Von hinten nach vorn arbeitete Severus sich durch die Formationen, doch irgendwann hatte er es geschafft und kam vor der Haupttribüne zum Stehen, wo seine Gattin bereits ihren Platz eingenommen hatte. Eine Handvoll Diener kam angerannt, um dem Kaiser vom Pferd zu helfen und selbiges wegzuführen, während dieser die Treppe hinaufging und noch einmal unter Trompetenschall der Menge die Hand zum Gruß bot.
Als der Jubel sich gelegt hatte, ergriff er endlich das Wort: "Prätorianer!" begann er und blickte in die Reihen. "Seit mehr als hundert Jahren seid ihr der Schild, der die Kaiser vor allen Feinden schützt! Eure Vorgänger und auch mancher von euch hat gedungene Mörder niedergestreckt und Verräter enttarnt, ehe sie gefährlich werden konnten." Tatsächlich war es kaum je gelungen, einen Kaiser zu ermorden. Zumindest nicht, wenn man die Garde nicht einbezog. "Aber ihr seid mehr als eine Truppe Söldner, wie jeder Despot des Erdkreises sie sich hält! Ihr seid keine exotischen Leibwächter, die von den Enden der Erde herbeigeholt werden, sodass sie keine Bindungen haben außer an den, der sie herbeigeholt und bezahlt hat!" Man mochte an die Skythen denken, die der Vescularier sich gehalten hatte. Zweifellos eine Provokation für die Garde.

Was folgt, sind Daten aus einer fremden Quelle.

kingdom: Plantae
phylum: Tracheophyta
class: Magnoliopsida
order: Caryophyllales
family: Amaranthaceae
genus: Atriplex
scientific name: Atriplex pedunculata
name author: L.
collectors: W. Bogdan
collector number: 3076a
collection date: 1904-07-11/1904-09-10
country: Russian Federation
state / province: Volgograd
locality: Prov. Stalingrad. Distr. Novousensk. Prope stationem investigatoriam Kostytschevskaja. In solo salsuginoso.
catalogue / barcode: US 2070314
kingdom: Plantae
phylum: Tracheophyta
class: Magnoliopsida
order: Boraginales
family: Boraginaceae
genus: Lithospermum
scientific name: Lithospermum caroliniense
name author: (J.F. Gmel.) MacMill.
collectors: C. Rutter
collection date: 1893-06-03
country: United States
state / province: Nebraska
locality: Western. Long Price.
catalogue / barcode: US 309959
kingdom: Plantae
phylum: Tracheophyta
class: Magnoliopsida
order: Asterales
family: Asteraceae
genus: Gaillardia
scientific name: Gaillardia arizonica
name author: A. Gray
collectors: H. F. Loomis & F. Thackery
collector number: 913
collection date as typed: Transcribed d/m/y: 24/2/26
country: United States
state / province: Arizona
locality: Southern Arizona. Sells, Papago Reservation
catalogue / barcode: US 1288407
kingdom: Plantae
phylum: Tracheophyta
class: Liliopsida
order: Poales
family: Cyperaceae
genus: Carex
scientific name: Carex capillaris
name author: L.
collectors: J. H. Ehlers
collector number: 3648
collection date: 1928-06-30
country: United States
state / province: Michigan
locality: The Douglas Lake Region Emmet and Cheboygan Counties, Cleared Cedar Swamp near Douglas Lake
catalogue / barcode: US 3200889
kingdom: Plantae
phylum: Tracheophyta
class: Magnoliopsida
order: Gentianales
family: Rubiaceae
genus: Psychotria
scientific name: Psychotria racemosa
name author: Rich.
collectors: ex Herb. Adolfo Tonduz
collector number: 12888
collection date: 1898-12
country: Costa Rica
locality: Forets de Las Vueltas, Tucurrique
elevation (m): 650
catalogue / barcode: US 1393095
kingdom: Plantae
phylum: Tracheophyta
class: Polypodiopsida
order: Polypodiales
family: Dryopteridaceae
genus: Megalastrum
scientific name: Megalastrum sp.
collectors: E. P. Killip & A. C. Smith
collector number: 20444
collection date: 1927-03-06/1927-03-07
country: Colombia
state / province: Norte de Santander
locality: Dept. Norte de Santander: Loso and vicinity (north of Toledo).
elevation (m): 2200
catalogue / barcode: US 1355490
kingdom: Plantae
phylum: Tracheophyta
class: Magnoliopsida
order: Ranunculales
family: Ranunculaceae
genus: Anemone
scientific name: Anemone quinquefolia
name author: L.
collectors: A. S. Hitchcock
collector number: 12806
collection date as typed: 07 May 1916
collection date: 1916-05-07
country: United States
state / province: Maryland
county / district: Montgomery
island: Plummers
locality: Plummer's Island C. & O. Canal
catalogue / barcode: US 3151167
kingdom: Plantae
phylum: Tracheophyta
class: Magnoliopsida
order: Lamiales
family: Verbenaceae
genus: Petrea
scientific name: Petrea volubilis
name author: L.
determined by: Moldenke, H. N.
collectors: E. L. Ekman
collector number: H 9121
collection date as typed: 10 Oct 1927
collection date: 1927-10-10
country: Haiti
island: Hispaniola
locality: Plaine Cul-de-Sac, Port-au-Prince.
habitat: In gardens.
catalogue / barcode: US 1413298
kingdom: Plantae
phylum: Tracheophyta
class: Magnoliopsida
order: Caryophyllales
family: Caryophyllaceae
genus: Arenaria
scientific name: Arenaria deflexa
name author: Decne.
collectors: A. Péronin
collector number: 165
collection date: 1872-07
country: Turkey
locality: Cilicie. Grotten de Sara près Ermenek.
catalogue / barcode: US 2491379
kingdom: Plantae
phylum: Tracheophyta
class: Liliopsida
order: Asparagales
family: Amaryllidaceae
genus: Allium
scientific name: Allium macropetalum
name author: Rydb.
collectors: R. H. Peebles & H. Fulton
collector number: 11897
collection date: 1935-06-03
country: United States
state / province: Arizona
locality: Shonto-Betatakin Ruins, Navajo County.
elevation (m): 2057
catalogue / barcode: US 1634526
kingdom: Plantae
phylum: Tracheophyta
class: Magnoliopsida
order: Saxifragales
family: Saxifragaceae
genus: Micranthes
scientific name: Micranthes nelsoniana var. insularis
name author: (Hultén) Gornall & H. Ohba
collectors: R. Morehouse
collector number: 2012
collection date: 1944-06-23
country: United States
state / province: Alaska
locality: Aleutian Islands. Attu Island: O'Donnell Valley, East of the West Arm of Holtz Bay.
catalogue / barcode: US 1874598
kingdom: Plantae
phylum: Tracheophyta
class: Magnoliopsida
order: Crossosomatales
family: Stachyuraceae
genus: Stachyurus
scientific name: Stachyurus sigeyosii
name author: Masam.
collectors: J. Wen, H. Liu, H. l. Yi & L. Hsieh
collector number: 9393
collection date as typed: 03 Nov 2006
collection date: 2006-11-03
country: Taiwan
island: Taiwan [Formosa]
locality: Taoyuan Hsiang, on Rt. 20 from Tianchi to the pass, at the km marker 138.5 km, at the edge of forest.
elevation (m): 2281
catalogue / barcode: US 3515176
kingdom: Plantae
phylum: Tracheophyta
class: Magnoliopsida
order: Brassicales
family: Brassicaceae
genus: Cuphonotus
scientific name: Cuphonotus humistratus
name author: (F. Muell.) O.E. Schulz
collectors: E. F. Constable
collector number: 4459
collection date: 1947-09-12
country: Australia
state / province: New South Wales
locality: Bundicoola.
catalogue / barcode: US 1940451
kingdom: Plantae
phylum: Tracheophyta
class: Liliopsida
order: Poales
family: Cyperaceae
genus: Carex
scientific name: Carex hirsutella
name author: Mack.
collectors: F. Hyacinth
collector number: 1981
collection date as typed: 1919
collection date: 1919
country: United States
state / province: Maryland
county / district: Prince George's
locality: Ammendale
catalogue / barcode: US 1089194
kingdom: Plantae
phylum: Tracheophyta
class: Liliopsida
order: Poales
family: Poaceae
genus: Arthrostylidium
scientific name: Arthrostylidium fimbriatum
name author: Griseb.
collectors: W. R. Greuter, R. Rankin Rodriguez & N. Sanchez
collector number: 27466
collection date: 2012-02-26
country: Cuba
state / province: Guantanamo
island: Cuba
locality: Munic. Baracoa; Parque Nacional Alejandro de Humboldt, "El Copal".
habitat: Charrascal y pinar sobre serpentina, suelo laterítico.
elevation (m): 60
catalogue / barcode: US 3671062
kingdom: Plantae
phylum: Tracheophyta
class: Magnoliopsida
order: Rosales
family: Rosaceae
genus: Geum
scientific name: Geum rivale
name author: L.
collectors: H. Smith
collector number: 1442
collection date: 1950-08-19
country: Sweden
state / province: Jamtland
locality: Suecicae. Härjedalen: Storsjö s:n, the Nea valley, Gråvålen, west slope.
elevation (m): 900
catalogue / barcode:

"Ihr seid römische Bürger, die Elite des Exercitus Romanus und geschult in den Einheiten, die fern von hier die Grenzen des Imperiums schützen! Dort habt ihr euch bewährt, um ins Zentrum dieses Reiches zurückzukehren und hier nicht nur einen Mann zu bewachen, so reich und mächtig er auch sein mag. Euer Dienst ist viel mehr als das: Mit eurem Dienst verteidigt ihr das Herz dieses Imperiums! Nicht nur ich als der erste Mann des Staates und damit sein erster Diener, sondern auch der Senat und das Volk von Rom selbst sind euer Augapfel! Das zeigt sich, wenn ihr an der Spitze des Heeres an Feldzügen teilnehmt, um den Ruhm Roms zu mehren, oder den Aufstand in Hispania niedergeschlugt, um die Herrschaft Roms zu sichern. Und auch in der Thronvakanz vor meinem Herrschaftsantritt war es wieder zu erkennen, als ihr treu auf dem Forum ausharrtet, um den Senat in dieser gefährlichen Zeit zu schützen!" Böse Zungen hatten behauptet, dass der Prätorianerpräfekt die Senatoren damit unter Druck setzen wollte. Aber der Aquilier interpretierte auch das lieber als Druck im Interesse Roms. Schließlich brauchte Rom einen Kaiser!
"Heute seid ihr hierher auf das Marsfeld gekommen, wo seit jeher das Exercitus Romanus gemustert wird, um die Imagines, die Bilder von mir und meiner Familie an euren Standarten zu weihen. Sie werden jedem zeigen, dass ihr treu zu mir und meiner Familie steht!" Er blickte hinüber zu den erhöht aufgestellten Feldzeichen. "Aber auch wir sind nur Diener Roms, auserkoren von den unsterblichen Göttern durch den Senat und das Volk von Rom, um diese Stadt und dieses Reich zu lenken, zu schützen und zu vergrößern!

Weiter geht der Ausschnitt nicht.